Hindu geleneğinde iki avuç göğüs hizasında birleştirilerek baş hafifçe öne eğilir ve “namaskar” veya “namaste” denilerek selâm verilir (Encyclopedia of Religion, XII, 8060). Hinduizm’de Tanrı Brahman’ın insanların göğsünde ve başında bulunduğuna inanıldığından bu hareketle, “Ben senin içindeki Tanrı’ya boyun eğiyorum, seni seviyor ve saygı duyuyorum” demek istenir. Bu selâm esnasında bazan tanrıların isimleri de anılarak “Jay Şiv şankar” (Tanrı Şiva adına), “Radhe Şyam” (Tanrı Krişna adına) denilir. Hint geleneğine göre alt kasttan olan üst kasttakine selâm vermelidir, ancak üst kasttakinin bu selâmı alma zorunluluğu yoktur. Kast dışı kabul edilen paryalara ise selâm verilmez ve selâmları alınmaz. Çünkü inanışa göre onlarla selâmlaşma hayat enerjisinin yok olmasıyla sonuçlanabilir.

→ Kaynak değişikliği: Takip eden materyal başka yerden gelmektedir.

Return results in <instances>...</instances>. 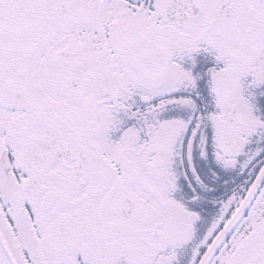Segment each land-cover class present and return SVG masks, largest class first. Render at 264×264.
<instances>
[{"label": "snow or ice", "instance_id": "1", "mask_svg": "<svg viewBox=\"0 0 264 264\" xmlns=\"http://www.w3.org/2000/svg\"><path fill=\"white\" fill-rule=\"evenodd\" d=\"M0 264H264V0H0Z\"/></svg>", "mask_w": 264, "mask_h": 264}]
</instances>
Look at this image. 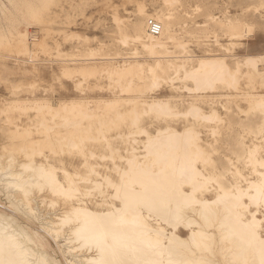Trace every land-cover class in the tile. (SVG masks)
<instances>
[{
  "label": "bare ground",
  "instance_id": "obj_1",
  "mask_svg": "<svg viewBox=\"0 0 264 264\" xmlns=\"http://www.w3.org/2000/svg\"><path fill=\"white\" fill-rule=\"evenodd\" d=\"M53 2L0 0V17L8 11L10 21L44 23L43 12ZM186 2L163 0L153 12L140 6L141 18L134 22L116 11L114 39L129 47L127 56H111L109 43L81 44L72 53L58 45L57 53L66 57L60 63L63 76H77L80 89V79L105 76L119 91L113 98L60 104L15 99L0 105V195L5 192L6 200L0 201V264H264V93L248 92V106L237 104L242 116L261 115L259 123L243 124L252 142L244 133L227 151L215 145L226 144L222 128L235 96L228 89L239 90L244 69L263 70L264 57L241 62L229 48L197 54L183 32L193 35L207 23L196 21L194 29L181 24ZM253 3L255 11L264 10V0ZM150 17L162 24L158 34L150 30ZM208 20L225 25L233 39L251 26L236 15L225 24L214 16ZM21 35L27 46L26 32ZM74 35L86 43L92 39ZM168 83L177 94L155 92ZM29 108L36 114H26L24 121ZM176 118L188 124L180 130ZM74 149L84 156V170L71 164V171L51 159V153ZM109 160L113 167L103 164ZM210 184L216 197L198 196L205 189L210 194ZM92 191L100 201L85 200ZM32 226L54 242L58 259L43 248ZM182 226L188 236L179 233Z\"/></svg>",
  "mask_w": 264,
  "mask_h": 264
},
{
  "label": "rangeland",
  "instance_id": "obj_2",
  "mask_svg": "<svg viewBox=\"0 0 264 264\" xmlns=\"http://www.w3.org/2000/svg\"><path fill=\"white\" fill-rule=\"evenodd\" d=\"M6 1L8 2V0ZM53 1V5L49 8V11L46 10L43 12L44 23H42V21H38L34 24H29L28 22L19 20V17L16 21H10V19L6 16L10 15V12L8 11L5 15L0 17V105L2 106L15 99H49L50 101L60 104L61 102L70 101L79 97H88L89 99L94 100L113 98L119 91L109 85V80L105 76L98 74L92 79H89L87 82L80 79L83 81V89L76 86L77 79H79L77 76H63L60 63L66 57H63L62 53H57L58 45L62 51L72 53L73 51L77 52V49L81 44H89L92 47H99L101 43H109L110 47L106 49V51L111 53V56H127L130 51L129 47L114 39L116 36L115 34H118L117 24L114 21V13L118 11L120 14L134 22L141 18L138 15L140 6H146V8L152 12L158 11L163 7V0ZM77 3L81 6H78ZM74 5H76V7ZM252 6H254L253 0H188L184 8L181 7L182 10H180V12L185 13L187 11L188 14H190V17L186 14L184 17H187V20H184V17L181 18V24L184 25V23H189V27L194 29L196 28V21L199 23H207V26H203L200 29L195 30V34L193 35H188L183 32V35H186V40H189L190 48L197 54H203L206 50L210 52L219 51L223 54L226 52L225 48H229L230 55H234V57L238 58L241 62L245 61L246 58L250 56H255L257 58L264 57V10L255 11L251 8ZM14 15L18 16L16 12ZM235 15L242 18V20H247L251 24L246 34L238 39H233L229 36L225 25L215 22V20H208V17L211 19V17L214 16L217 20L220 19L224 22L223 24H225L228 21V18H234ZM47 16H49V19ZM52 19H54V21ZM178 28L179 31H182L180 30V27ZM24 31L28 37V40H25L27 46L21 42V33ZM74 33L81 34L82 36L89 35L92 39L86 43L82 40L83 38L75 36ZM216 40L223 44L224 47L219 48ZM39 41H42V45ZM13 43L16 44L14 45ZM19 44L22 45H20L17 49ZM8 46L9 48H7ZM121 60V58L117 59V61ZM232 62L235 61L232 60ZM261 67H264V65L261 64L260 69ZM244 71L245 73L242 75L243 79L241 78L240 80L239 90L230 91V89H228L227 91L235 96L230 103L231 111L228 112L225 117L226 123L223 124L225 126L222 128V134L226 138V144L222 148L218 142L215 143L220 151H227L231 147L233 148L236 140L240 136L244 135V133L248 143H251L253 137L251 134L246 133V131L248 132L250 130L243 126V124L253 125L259 123L261 120V115L259 113L250 115L249 117L240 115L237 104L244 108L248 106L244 96L248 92L264 93V69L260 71L251 69L249 72H246L248 71L246 68ZM180 84L181 83L178 81L175 82V86ZM25 88L27 91L24 90ZM155 92L160 93L162 97H169L170 95L177 94L176 90L171 86V83L163 84L159 90H156ZM219 108L222 110L220 105ZM26 114L27 116L30 115L33 118L36 114V110L34 108H29L28 111L22 115L24 121L26 120ZM2 116L3 115L0 116V123H3V120H1ZM49 121L51 122V117H49ZM174 121L176 122L174 123V126L180 130L185 124H188L183 120V118H176ZM34 122H36V119H34ZM146 125H149V123ZM162 125L165 124L163 123ZM149 127L151 130H154V127ZM1 134L2 132L0 131V135ZM143 137L145 138L144 134ZM113 138L116 140L119 139L116 138V136ZM50 155L51 159L57 165H59V160H62L71 171L74 170L71 164L80 170H84L82 167L83 162L85 161L84 156L77 151V149H74V151L71 152L65 151L61 155L53 153ZM96 159L101 162L98 158ZM105 163H108V166L110 167L114 166L110 160L104 162L103 164ZM239 167H242L241 163L239 164ZM134 180L136 182H140L138 177H135ZM186 189L189 190L188 187H186ZM210 189L212 191L210 194L207 193L208 191L205 189L203 192H199L198 196L204 197L201 194L206 193L208 195L206 197L215 198L217 192L213 189L211 184ZM128 190V186L123 189L126 194ZM4 194L5 192H2L0 195V201H6L2 199L5 197ZM90 199L100 201L101 196L92 191L91 197L85 196V200ZM115 202L118 207H122L123 203L120 198L118 199V197H116ZM9 205L12 204L9 203ZM262 214L263 213L260 212L259 216L262 217ZM31 229L42 243L43 248L48 251L53 258L58 259L60 256L54 242L47 237H44V235L33 226ZM261 232L264 235V226ZM179 233L183 236H188L190 232L187 228L182 226L180 227Z\"/></svg>",
  "mask_w": 264,
  "mask_h": 264
},
{
  "label": "built area",
  "instance_id": "obj_3",
  "mask_svg": "<svg viewBox=\"0 0 264 264\" xmlns=\"http://www.w3.org/2000/svg\"><path fill=\"white\" fill-rule=\"evenodd\" d=\"M148 23L153 34H158L162 30V24L156 18L150 17Z\"/></svg>",
  "mask_w": 264,
  "mask_h": 264
}]
</instances>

Budist gelenekte selâm ve selâmlaşma mânevî gelişimin bir yansıması olarak görülmüştür. Budist ülkelerde Buda heykellerinin ve tapınakların (pagoda) önünde yere eğilerek selâm verme Budist âyininin önemli bir parçasıdır. Taoist gelenekte sol elin parmakları sağ elin parmaklarının üstüne gelecek şekilde iki avucun birleştirilmesi, göbek hizasında tutulması ve başla birlikte vücudun hafifçe öne eğilmesiyle selâm verilir. Konfüçyanist selâmı da büyük ölçüde buna benzer. Sihler, yaygın kullanıma sahip olan “Sat Şri Akal” (Hakikat Tanrı’dır diyen mübarek olsun) veya daha dindar olanların yaptığı gibi “Vaheguru ji ka Khalsa’sri Vaheguru ji ki fateh” (Khalsa Tanrı’nındır, zafer Tanrı içindir) tabiriyle selâm verirken genellikle Şintoist ve Budist olan Japonlar eğilme veya yere kapanma selâmı verirler.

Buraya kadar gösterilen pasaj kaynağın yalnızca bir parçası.